At least 15 people have died after two boats carrying migrants sank in Greek waters, and rescuers were looking for dozens still missing, authorities said early Thursday. The coast guard said 15 bodies had been recovered near the eastern island of Lesbos after a dinghy carrying about 40 people sank. Five people were rescued and three had been located on a rocky outcrop near the site of the sinking. A second rescue effort was launched several hundred miles to the west, near the island of Kythira, where a sailboat carrying about 100 migrants sank late Wednesday.

Officials said 30 people had been rescued after that boat hit rocks off the village port of Diakofti on the east of the island. Winds in the area were up to 45 mph.

“We could see the boat smashing against the rocks and people climbing up those rocks to try and save themselves. It was an unbelievable sight,” Martha Stathaki, a local resident told The Associated Press. “All the residents here went down to the harbor to try and help.”

Fire service rescuers lowered ropes to help migrants climb up cliffs on the seafront. Local officials said a school in the area would be opened to provide shelter for the rescued. Navy divers were also expected to arrive Thursday.

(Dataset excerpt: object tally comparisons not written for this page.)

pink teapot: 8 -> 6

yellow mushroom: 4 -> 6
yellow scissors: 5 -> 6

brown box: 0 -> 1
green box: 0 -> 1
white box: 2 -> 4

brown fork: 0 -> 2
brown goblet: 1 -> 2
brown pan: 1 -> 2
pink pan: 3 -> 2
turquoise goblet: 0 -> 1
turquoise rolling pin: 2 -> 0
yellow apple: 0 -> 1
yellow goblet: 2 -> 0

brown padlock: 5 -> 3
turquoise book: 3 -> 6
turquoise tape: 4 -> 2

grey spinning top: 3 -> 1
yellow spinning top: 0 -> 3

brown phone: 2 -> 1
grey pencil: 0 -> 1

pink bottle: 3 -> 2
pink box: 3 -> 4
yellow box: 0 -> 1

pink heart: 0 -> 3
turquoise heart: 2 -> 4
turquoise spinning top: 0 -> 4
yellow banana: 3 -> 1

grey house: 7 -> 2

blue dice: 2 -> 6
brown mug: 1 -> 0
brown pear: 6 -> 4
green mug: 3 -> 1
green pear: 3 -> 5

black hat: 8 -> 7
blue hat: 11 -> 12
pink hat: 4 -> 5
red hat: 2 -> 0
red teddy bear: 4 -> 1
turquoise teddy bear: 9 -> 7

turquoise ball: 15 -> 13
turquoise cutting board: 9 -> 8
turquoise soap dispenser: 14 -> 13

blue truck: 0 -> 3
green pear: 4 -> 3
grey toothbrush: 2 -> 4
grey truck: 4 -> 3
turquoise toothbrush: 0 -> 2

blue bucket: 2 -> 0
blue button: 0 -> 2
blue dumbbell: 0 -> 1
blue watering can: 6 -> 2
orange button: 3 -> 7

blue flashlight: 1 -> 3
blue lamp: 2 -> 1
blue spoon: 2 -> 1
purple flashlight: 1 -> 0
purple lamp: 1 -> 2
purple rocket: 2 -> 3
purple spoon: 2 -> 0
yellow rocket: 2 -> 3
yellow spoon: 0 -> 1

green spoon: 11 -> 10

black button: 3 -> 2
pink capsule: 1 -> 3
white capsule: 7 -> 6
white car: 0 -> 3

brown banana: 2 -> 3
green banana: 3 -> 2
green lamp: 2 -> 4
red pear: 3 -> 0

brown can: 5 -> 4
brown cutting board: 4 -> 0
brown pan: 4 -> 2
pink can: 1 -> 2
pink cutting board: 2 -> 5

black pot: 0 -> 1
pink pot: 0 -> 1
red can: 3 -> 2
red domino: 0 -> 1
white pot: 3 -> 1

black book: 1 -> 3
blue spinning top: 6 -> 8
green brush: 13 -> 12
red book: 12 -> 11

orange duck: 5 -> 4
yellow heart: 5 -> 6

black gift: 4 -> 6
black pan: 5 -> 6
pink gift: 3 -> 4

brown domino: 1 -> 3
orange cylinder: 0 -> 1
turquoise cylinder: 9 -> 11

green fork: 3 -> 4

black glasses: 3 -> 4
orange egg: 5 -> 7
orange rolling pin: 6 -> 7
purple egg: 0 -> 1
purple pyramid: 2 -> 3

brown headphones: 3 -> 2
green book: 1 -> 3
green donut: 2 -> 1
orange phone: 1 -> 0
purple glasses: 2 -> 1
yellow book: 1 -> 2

First responders had to lower ropes down a cliff to rescue the survivors.

Officials said a nearby school may be used as a shelter, once the rescue attempts are finished.

Most migrants reaching Greece travel from neighboring Turkey, but smugglers have changed routes in recent months in an effort to avoid heavily patrolled waters around Greek islands near the Turkish coastline.

Kythira is some 250 miles west of Turkey and on a route often used by smugglers to bypass Greece and head directly to Italy.